-- Because of a sex scandal, the Nobel Prize for Literature will not be awarded in 2018. Writer Tim Parks makes a pretty good case that the project of trying to compare literatures across linguistic and cultural backgrounds is a tough if not impossible task in any event. He questions whether members of a particular culture are the best judges of a literary work and its impact within its own culture, let alone trying to assess the relative rankings of such work. It's a pretty good point, which one might wish King Carl XVI Gustav to notice and junk that particular committee and its work.
-- In an intriguing experiment, Finland opened a restaurant earlier this year built around the concept of having your food delivered there from another restaurant. Working with a restaurant app, the place called Take In offered tables, cutlery and a bar, and seated diners at one of its own tables while they waited for delivery food to come from another restaurant.
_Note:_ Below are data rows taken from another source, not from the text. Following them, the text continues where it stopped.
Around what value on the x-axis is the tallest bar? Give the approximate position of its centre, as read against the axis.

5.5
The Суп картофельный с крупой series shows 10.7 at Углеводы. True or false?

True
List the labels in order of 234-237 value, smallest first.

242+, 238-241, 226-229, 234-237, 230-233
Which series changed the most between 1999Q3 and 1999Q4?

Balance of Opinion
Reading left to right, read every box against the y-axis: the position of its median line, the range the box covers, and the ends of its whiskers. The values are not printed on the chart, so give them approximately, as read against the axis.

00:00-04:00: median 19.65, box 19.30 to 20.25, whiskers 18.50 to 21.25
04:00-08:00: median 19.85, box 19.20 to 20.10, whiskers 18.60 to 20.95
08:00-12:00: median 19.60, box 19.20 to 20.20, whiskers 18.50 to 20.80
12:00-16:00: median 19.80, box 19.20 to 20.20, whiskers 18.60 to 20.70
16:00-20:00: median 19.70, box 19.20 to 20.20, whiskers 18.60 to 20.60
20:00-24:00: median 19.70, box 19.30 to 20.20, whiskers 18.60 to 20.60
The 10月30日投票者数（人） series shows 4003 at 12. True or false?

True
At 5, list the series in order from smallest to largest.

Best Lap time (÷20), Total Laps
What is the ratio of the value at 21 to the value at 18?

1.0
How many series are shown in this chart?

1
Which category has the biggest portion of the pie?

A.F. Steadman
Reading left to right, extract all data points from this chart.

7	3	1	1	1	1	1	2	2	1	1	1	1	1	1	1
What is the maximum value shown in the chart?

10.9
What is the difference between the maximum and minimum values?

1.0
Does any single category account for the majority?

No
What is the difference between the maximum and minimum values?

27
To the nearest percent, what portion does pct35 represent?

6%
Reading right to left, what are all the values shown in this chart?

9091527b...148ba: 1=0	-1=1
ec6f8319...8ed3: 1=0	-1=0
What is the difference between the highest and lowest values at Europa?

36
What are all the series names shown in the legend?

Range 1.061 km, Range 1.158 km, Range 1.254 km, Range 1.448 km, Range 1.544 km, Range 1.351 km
That's an interesting idea.
-- This item at The Great Courses Daily notes what should be the obvious conclusion that so-called multitasking is usually constantly switching monotasking, with predictable results in the efficiency of all the tasks involved. Even walking and texting made it tougher to keep oneself on course much of the time. Which is the part that intrigued me the most, since it quoted a journal called Gait & Posture. How can print be dying if there is a journal called Gait & Posture?
1 comment:
1. Maybe the Nobel prizes just need to end. I don't know what Alfred Nobel specified but, I dunno, take the endowment and use it to put in water wells in rural Africa or something.
2. This sounds like one of those "gag" TV shows, like Candid Camera. "We secretly switched these diners' Duc a L'Orange with chicken nuggets from the Wendy's, let's see if they notice"
3. I've had more students than I can count nearly run into me in the halls because they're walking and texting. I'd have let them, too, except I was carrying a microscope or other expensive lab equipment it would be bad to drop. I've also had to slam on the brakes when someone walked out into the street - not even at a crosswalk - without looking because their Invisible Internet Friends were more important, apparently, than their basic safety.